Relance des entreprises confisqués dans le cadre de lutte contre la corruption : Un projet économique global
Le ministre de l’Industrie Yahia Bachir a souligné jeudi que la relance des entreprises confisquées pour corruption est un « projet économique global », lors d’une visite à Guelma où six unités récupérées font l’objet d’un plan de réhabilitation, incarnant la volonté de l’État de transformer un patrimoine estimé à plus de 1500 milliards de dinars en outil de souveraineté économique et de création d’emplois.
Six ans après le début de la grande offensive judiciaire contre la corruption, l’Algérie entre dans une phase cruciale de valorisation économique des biens confisqués. Le ministre de l’Industrie, Yahia Bachir, a donné jeudi à Guelma le ton d’une nouvelle doctrine gouvernementale en affirmant que la relance des unités industrielles récupérées dans le cadre de la lutte contre la corruption « n’est pas simplement la relance d’une activité à l’arrêt, mais un projet économique global ». Intervenant dans les locaux de la filiale Céréales et Conserveries de l’Est, située dans la commune d’El Fedjoudj, ancienne propriété du groupe Amor Benamor désormais rattachée au Groupe public agro-industries AGRODIV, le ministre a rappelé la « forte volonté de l’État de transformer les actifs industriels récupérés en véritable levier de production fondé sur une bonne gouvernance ». Cette visite, qui a concerné six unités industrielles récupérées dans le cadre des affaires de lutte contre la corruption, « procède de l’approche de terrain adoptée par le ministère, en exécution des directives du président de la République, M. Abdelmadjid Tebboune, visant à relancer l’industrie nationale sur des bases économiques solides et à renforcer son rôle dans la création de la richesse et d’emplois, ainsi que dans la réalisation de la sécurité industrielle et alimentaire », a précisé Yahia Bachir.
L’ampleur du défi est considérable. Depuis 2019, dans le sillage du mouvement populaire du Hirak et de l’élection du président Tebboune, l’État a récupéré un patrimoine économique colossal : plus de 350 entreprises, 15 000 hectares de terrains agricoles et industriels, ainsi qu’un important parc immobilier estimé à plus de 12 000 logements et locaux commerciaux, selon les chiffres du ministère des Finances. La valeur totale de ces actifs, autrefois gelés ou laissés à l’abandon, représente un potentiel économique supérieur à 1500 milliards de dinars, soit 11,58 milliards de dollars. Parmi les entreprises confisquées, près de 65% relèvent du secteur industriel et commercial, avec une forte concentration dans l’agroalimentaire, les matériaux de construction, la logistique et le textile.
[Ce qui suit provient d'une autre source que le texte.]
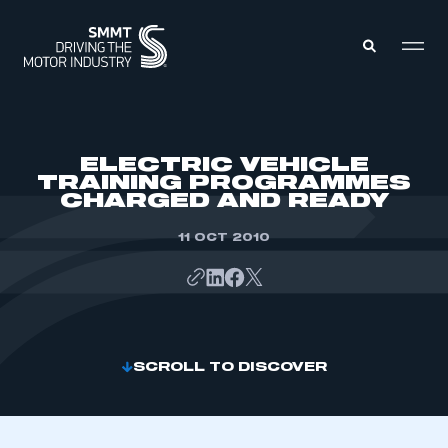
MEMBERS ZONE
ELECTRIC VEHICLE
TRAINING PROGRAMMES
CHARGED AND READY
ABOUT
MEMBERSHIP
INTELLIGENCE
11 OCT 2010
DATA
EVENTS
INTERNATIONAL
MEDIA CENTRE
SCROLL TO DISCOVER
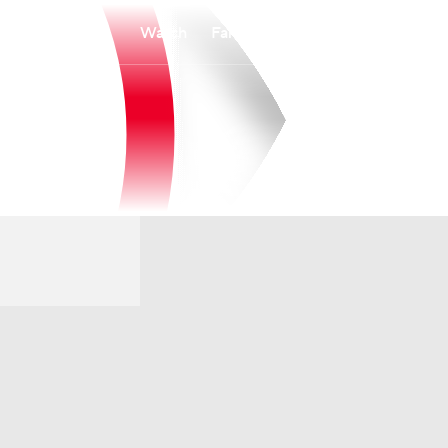
Watch
Fantasy
Betting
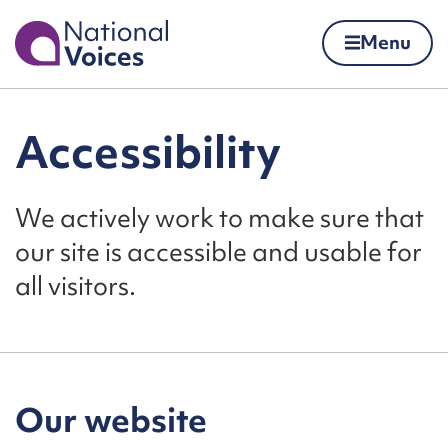
Home
Menu
Skip to content
Accessibility
We actively work to make sure that
our site is accessible and usable for
all visitors.
Our website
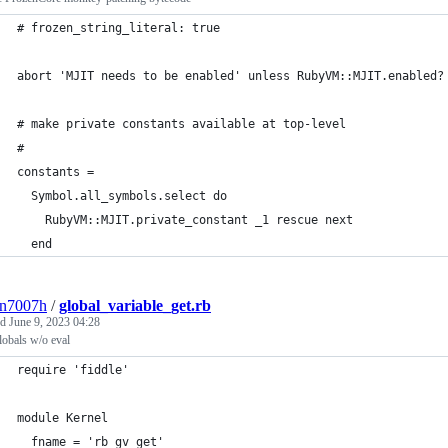
# frozen_string_literal: true
abort 'MJIT needs to be enabled' unless RubyVM::MJIT.enabled?
# make private constants available at top-level
# 
constants = 
  Symbol.all_symbols.select do                               
    RubyVM::MJIT.private_constant _1 rescue next             
  end
3n7007h
/
global_variable_get.rb
ed
June 9, 2023 04:28
lobals w/o eval
require 'fiddle'                                             
module Kernel                                                
  fname = 'rb_gv_get'                                        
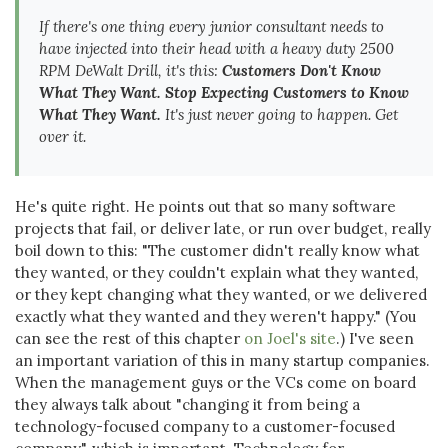
If there's one thing every junior consultant needs to
have injected into their head with a heavy duty 2500
RPM DeWalt Drill, it's this:
Customers Don't Know
What They Want. Stop Expecting Customers to Know
What They Want.
It's just never going to happen. Get
over it.
He's quite right. He points out that so many software
projects that fail, or deliver late, or run over budget, really
boil down to this: "The customer didn't really know what
they wanted, or they couldn't explain what they wanted,
or they kept changing what they wanted, or we delivered
exactly what they wanted and they weren't happy." (You
can see the rest of this chapter
on Joel's site
.) I've seen
an important variation of this in many startup companies.
When the management guys or the VCs come on board
they always talk about "changing it from being a
technology-focused company to a customer-focused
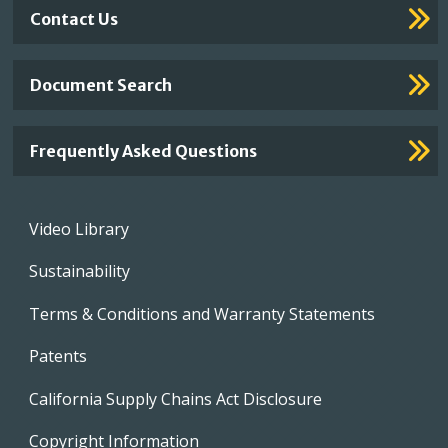
Contact Us
Document Search
Frequently Asked Questions
Footer
Video Library
menu
Sustainability
Terms & Conditions and Warranty Statements
Patents
California Supply Chains Act Disclosure
Copyright Information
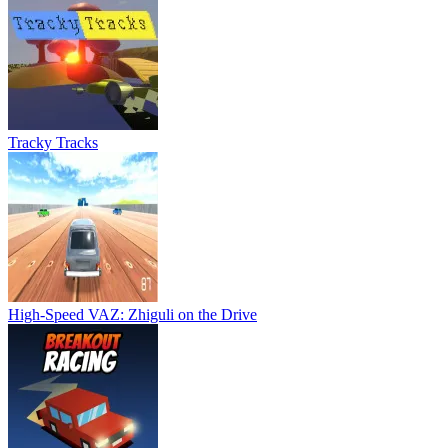
Tracky Tracks
High-Speed VAZ: Zhiguli on the Drive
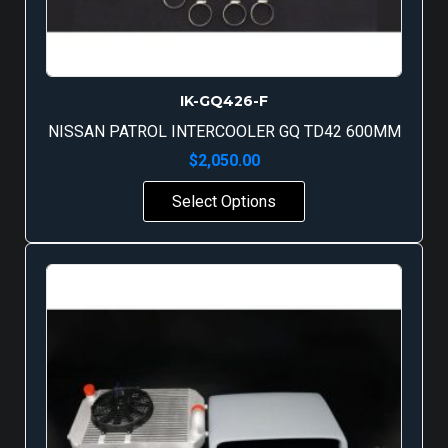
IK-GQ426-F
NISSAN PATROL INTERCOOLER GQ TD42 600MM
$
2,050.00
Select Options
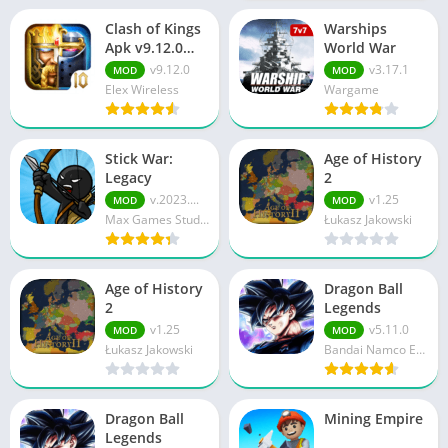
Clash of Kings
Warships
Apk v9.12.0
World War
Download For
v9.12.0
v3.17.1
MOD
MOD
Android
Elex Wireless
Wargame
Stick War:
Age of History
Legacy
2
v.2023....
v1.25
MOD
MOD
Max Games Studios
Łukasz Jakowski
Age of History
Dragon Ball
2
Legends
v1.25
v5.11.0
MOD
MOD
Łukasz Jakowski
Bandai Namco Entertainment Inc.
Dragon Ball
Mining Empire
Legends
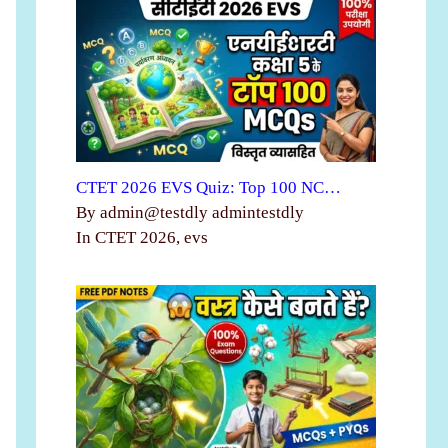
CTET 2026 EVS Quiz: Top 100 NC…
By admin@testdly admintestdly
In CTET 2026, evs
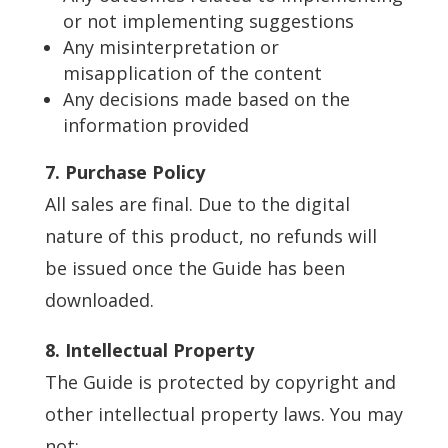
or not implementing suggestions
Any misinterpretation or
misapplication of the content
Any decisions made based on the
information provided
7. Purchase Policy
All sales are final. Due to the digital
nature of this product, no refunds will
be issued once the Guide has been
downloaded.
8. Intellectual Property
The Guide is protected by copyright and
other intellectual property laws. You may
not:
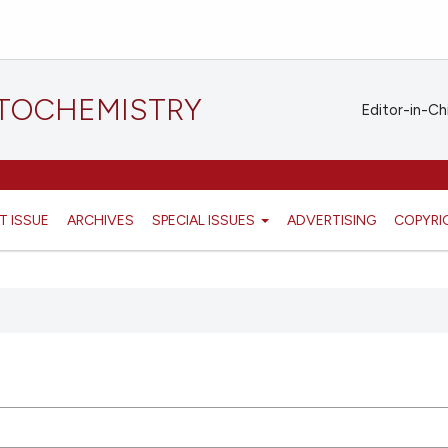
STOCHEMISTRY
Editor-in-Ch
T ISSUE
ARCHIVES
SPECIAL ISSUES
ADVERTISING
COPYRI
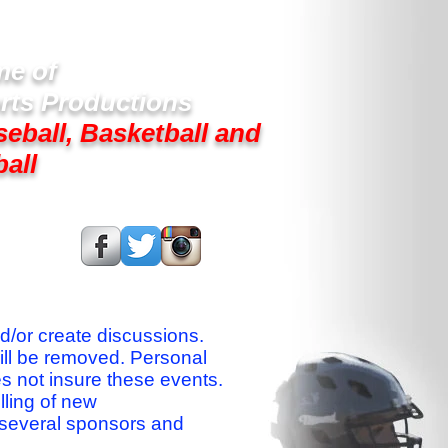
e of
rts Productions
seball, Basketball and
ball
s On:
nd/or create discussions.
ill be removed. Personal
es not insure these events.
lling of new
 several sponsors and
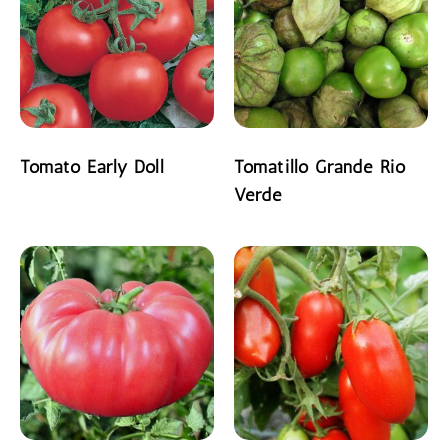
Tomato Early Doll
Tomatillo Grande Rio
Verde
READ MORE
READ MORE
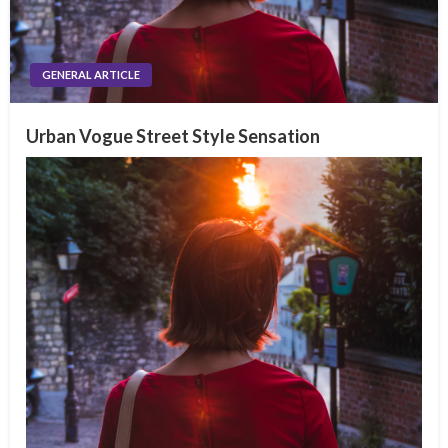
GENERAL ARTICLE
Urban Vogue Street Style Sensation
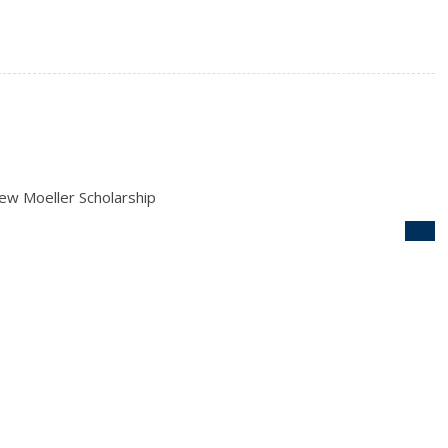
ew Moeller Scholarship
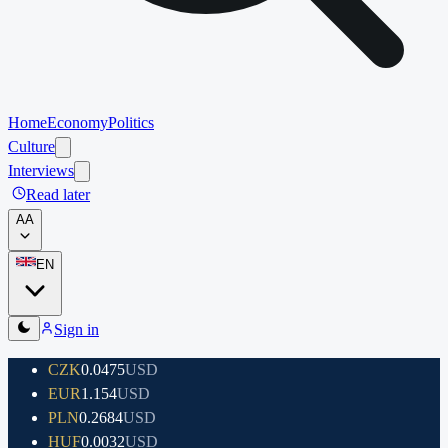
Home
Economy
Politics
Culture
Interviews
Read later
A
A
EN
Sign in
CZK
0.0475
USD
EUR
1.154
USD
PLN
0.2684
USD
HUF
0.0032
USD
La stratégie de reconversion prend une forme concrète. Le ministre a souligné à Guelma que « la mission de relance de ces unités récupérées, dans cette wilaya, spécialisées dans les industries agroalimentaires de transformation, a été confiée au groupe public AGRODIV en vue de la garantie d’un approvisionnement régulier en matières premières, le respect des normes de qualité et de sécurité alimentaire, et l’assurance d’une interconnexion de ces unités avec les réseaux de distribution et les marchés nationaux ». Cette approche révèle une volonté de ne pas se contenter d’une simple reprise administrative, mais de réinsérer ces outils de production dans des chaînes de valeur cohérentes, adossées à des groupes publics disposant des capacités logistiques et commerciales nécessaires. Après avoir écouté un exposé détaillé sur le tissu industriel local qui compte 89, Yahia Bachir a considéré que « certaines unités industrielles de nature stratégique, comme l’unité CYCMA de production de cycles et de motocycles, font l’objet d’une attention particulière car elles représentent un modèle pour le développement d’une industrie mécanique nationale compétitive ». La visite de cette entreprise publique économique, située au chef-lieu de wilaya, a permis au ministre de suivre une présentation exhaustive du plan de relance des activités avant d’inspecter les différents ateliers dédiés à la production de vélos, de motocycles et de tricycles pour personnes à mobilité réduite. L’objectif affiché est de reconstruire des filières industrielles complètes, capables de substituer les importations et de générer des emplois durables. Sur les 350 entreprises confisquées, environ 120 structures ont déjà été restituées à l’État, tandis qu’une quarantaine ont repris une activité effective grâce à un plan de relance ciblé mené par le ministère de l’Industrie. Pour le ministre l’objectif est de faire de ces actifs récupérés un instrument de « sécurité industrielle et alimentaire ».
Sous la conduite du Premier ministre Sifi Ghrieb, nommé récemment, le gouvernement entend transformer ces avoirs issus des affaires de corruption en véritables outils de création de richesse et de souveraineté économique.